Retailers Using Customer Feedback to Improve In-Store Shopping Experience

Online shopping is all about convenience. With the click of a button, you can get exactly what you want delivered right to your front door, and that’s not an easy thing for traditional retailers to compete with. Especially with rising gas costs and increasingly busy family schedules, more and more people are shopping online rather than in stores. However, there is still considerable demand for physical, brick-and-mortar stores. And in an effort to improve the in-store shopping experience and motivate potential customers to venture outside their homes to shop, retailers all over the world have recognized the importance of relying on customer feedback.

Retailers vs. eCommerce Brands

The success of eCommerce presents a significant challenge for retail stores, and there are only so many ways retailers can compete with online shopping, the most effective being improving customer service. Statistics show that, after a negative in-store shopping experience, 58% of customers will never use the company again, 49% will tell their friends not to use the company, and 34% will take revenge by posting a negative review online. This isn’t just bad for the company’s image, it also has a significant impact on sales and revenue.
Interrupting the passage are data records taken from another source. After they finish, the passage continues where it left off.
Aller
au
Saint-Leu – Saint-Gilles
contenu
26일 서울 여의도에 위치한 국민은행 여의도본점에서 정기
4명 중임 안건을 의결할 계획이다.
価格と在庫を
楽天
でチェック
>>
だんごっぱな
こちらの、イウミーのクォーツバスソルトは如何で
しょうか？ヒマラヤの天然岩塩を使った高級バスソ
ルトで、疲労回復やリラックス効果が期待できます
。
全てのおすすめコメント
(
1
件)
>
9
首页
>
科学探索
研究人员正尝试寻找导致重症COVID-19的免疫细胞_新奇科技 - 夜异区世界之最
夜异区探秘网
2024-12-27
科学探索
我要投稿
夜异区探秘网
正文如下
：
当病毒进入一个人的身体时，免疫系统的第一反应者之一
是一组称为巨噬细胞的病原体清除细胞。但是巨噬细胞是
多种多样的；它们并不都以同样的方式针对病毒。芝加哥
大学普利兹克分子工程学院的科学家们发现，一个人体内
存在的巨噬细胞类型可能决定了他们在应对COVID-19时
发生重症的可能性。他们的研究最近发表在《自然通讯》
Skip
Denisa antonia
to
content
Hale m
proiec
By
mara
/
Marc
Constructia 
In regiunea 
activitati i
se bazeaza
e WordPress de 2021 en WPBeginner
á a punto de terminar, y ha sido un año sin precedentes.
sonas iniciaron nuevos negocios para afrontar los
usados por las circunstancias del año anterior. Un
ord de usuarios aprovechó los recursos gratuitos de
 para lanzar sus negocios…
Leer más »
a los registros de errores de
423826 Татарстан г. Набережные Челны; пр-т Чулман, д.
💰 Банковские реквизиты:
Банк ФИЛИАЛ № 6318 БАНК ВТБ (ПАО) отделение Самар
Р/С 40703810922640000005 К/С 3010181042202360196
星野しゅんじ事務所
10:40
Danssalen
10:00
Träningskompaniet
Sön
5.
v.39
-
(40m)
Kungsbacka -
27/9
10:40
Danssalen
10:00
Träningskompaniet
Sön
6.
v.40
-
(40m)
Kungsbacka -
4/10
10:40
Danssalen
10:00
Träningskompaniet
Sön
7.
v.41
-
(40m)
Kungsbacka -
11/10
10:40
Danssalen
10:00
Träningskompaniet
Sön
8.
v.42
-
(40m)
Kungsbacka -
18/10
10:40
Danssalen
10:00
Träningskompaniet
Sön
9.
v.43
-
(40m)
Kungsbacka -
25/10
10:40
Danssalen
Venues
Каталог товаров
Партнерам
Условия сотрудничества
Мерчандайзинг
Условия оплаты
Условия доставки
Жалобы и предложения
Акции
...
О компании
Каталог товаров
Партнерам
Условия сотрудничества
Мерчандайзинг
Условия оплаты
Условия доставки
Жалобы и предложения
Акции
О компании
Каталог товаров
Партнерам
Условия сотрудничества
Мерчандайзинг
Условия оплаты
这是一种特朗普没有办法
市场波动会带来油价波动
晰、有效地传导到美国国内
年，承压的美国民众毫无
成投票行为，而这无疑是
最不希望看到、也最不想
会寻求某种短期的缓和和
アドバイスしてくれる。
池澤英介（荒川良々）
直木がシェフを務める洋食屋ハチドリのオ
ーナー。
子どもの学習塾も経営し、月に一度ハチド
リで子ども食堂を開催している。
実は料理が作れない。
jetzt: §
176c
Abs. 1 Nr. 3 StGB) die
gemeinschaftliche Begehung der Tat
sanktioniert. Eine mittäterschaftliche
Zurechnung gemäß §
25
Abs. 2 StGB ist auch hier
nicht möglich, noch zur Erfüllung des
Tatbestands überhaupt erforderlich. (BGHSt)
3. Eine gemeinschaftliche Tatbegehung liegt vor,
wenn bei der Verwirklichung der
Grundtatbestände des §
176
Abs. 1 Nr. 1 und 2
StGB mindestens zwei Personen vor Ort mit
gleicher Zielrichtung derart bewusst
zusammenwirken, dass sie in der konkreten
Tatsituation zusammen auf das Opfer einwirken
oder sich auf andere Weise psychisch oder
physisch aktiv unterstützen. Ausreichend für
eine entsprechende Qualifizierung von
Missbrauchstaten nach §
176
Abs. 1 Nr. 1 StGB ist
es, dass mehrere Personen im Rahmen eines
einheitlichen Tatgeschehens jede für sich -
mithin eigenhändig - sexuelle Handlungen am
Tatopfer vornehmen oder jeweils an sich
In fact, each year, businesses lose roughly $62 billion due to poor customer service.

The bottom line is that online retailers like Amazon reign supreme, and it falls on retailers big and small to create better customer engagement and improve the overall in-store shopping experience to stay relevant. And what better way to find out how to do that than to ask the customers themselves? Making changes based on customer feedback is the key to customer satisfaction, and more and more retailers are relying on the reviews customers leave on feedback websites like eKomi-us.com to build deeper connections with them and improve the in-store shopping experience.

Retailers that Rely on Customer Feedback

Pearls of Joy, a pearl retailer headquartered in Los Angeles, California, has close to 100 customer reviews collected by eKomi-us.com, with an average star rating of 4.9 out of five stars. Not only can customers rate the pearl retailer, they can share the pros and cons of their shopping experience at Pearls of Joy, helping other potential customers decide whether or not they want to visit the store and buy some pearls for themselves. When we buy pearls from a retailer like Pearls of Joy, we expect a certain level of customer service, and feedback companies like eKomi-us.com can help ensure a positive in-store shopping experience for the customer and retailer alike.

Other major retailers have seen the benefits of using feedback to improve their customer experience. Walmart, once known for its dismal customer satisfaction rating and its associated financial losses, finally began paying attention to what its customers had been saying for years: that the retailer needed to take a different tack or risk becoming obsolete. In an effort to recover its reputation, boost its financial outlook and improve the overall shopping experience at its stores, Walmart finally began putting customers first. The company asked customers to complete surveys rating its stores for a chance to win a $1,000 gift card, and used the feedback to implement much-needed changes company-wide, including shorter checkout lines, better customer service, cleaner restrooms and higher-quality products. Within a couple of years, Walmart had made significant changes to customers’ in-store experience, and the company began seeing its best ratings in years.

Trader Joe’s is another retailer that recognizes the importance of listening to its customers’ feedback. Each Trader Joe’s store, for example, carries a customized inventory, based on requests from actual customers, not from focus groups or call centers. Employees at Trader Joe’s have conversations with their customers to find out what products they want, and offer product samples that customers can try on the spot, so they can learn first-hand what works and what doesn’t. By customizing its inventory according to customer feedback, Trader Joe’s has cultivated a truly unique in-store shopping experience tailored to local shoppers, which keeps them coming back for the products they want. As Trader Joe’s VP of marketing, Audrey Dumper, says, “We like to think of Trader Joe’s as an economic food democracy.” And it’s an outlook that works.

Improving the In-Store Shopping Experience

In today’s digital economy, it’s more difficult than ever for retailers to give customers a satisfactory experience that rivals the convenience and simplicity of online shopping. But it’s not impossible. Listening to customer feedback can help reveal specific areas where retailers can improve the in-store shopping experience, and following up on these changes can go a long way towards improving engagement and building customer loyalty. Customers still value the experience of in-person communication and seeing products first-hand, and making an effort to improve that experience is how brick-and-mortar stores can keep customers coming back for more.